Enfin, je conclurai en évoquant la création artistique contemporaine chinoise. Le visiteur qui se rend aujourd'hui en Chine est impressionné par la vivacité, l'énergie, l'audace, du milieu artistique chinois. Les principales rencontres sur l'art contemporain dans le monde lui consacrent une place grandissante. J'ai souhaité que la France, à son tour, puisse montrer la diversité de ces courants artistiques, leur force et la liberté qu'ils expriment. C'est pourquoi nous sommes convenus d'organiser en 2003 une année de la Chine en France, qui sera l'occasion de présenter à nos compatriotes ce dont vous êtes ici les témoins privilégiés : l'extraordinaire vitalité artistique de la Chine d'aujourd'hui.


Vous le voyez, nous devons avoir une grande ambition pour notre partenariat. Un partenariat qui lie deux grandes et vieilles puissances, de grandes cultures. Un partenariat qui se développe au moment où la Chine, la France et l'Europe entendent assumer toutes leurs responsabilités dans le monde multipolaire qui se construit.

Civilisation ancienne et brillante s'il en est, la Chine est aussi une jeune nation née il y a cinquante ans, âge en somme de l'Union européenne. Ensemble, elles ont de plus en plus de tâches à assumer pour faire face aux enjeux d'un monde qui évolue très vite. C'est ce message que je suis venu porter aux responsables chinois, en faisant valoir les atouts spécifiques de la France. Atouts que vous, Français de Chine, vous incarnez avec dynamisme par vos talents, votre engagement, et aussi votre compréhension de ce pays.

Vous formez ici la communauté française la plus nombreuse de toute l'Asie.

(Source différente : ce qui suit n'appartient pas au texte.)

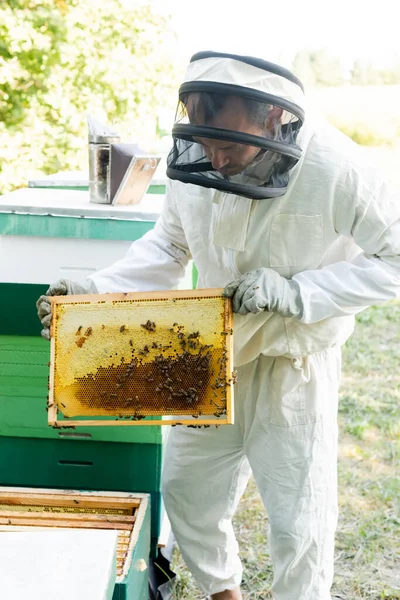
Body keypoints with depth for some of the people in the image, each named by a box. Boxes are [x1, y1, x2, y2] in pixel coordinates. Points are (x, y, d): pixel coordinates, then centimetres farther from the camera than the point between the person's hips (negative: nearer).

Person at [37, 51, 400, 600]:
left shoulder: (336, 169, -27)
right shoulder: (194, 159, -14)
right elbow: (169, 245, 3)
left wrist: (299, 293, -27)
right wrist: (96, 291, -10)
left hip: (294, 365, -4)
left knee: (299, 524, 5)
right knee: (186, 491, 18)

Avec Hong Kong, ce sont dix mille Français qui sont installés en Chine et auxquels je voudrais adresser un salut fraternel et chaleureux. Signe de cette présence en augmentation constante, le lycée français en plein développement.

Chaque jour, vous mesurez la force et le caractère de ce grand pays, l'inestimable richesse de ses traditions et de sa culture, la vigueur de ses transformations. Comme les Chinois aiment à le dire, vous êtes, chacun à votre place, "un pont" entre nos deux pays.

Pour cela je tiens à vous exprimer mon estime, ma reconnaissance et mon amitié.

Mesdames et Messieurs, mes chers compatriotes, je vous remercie.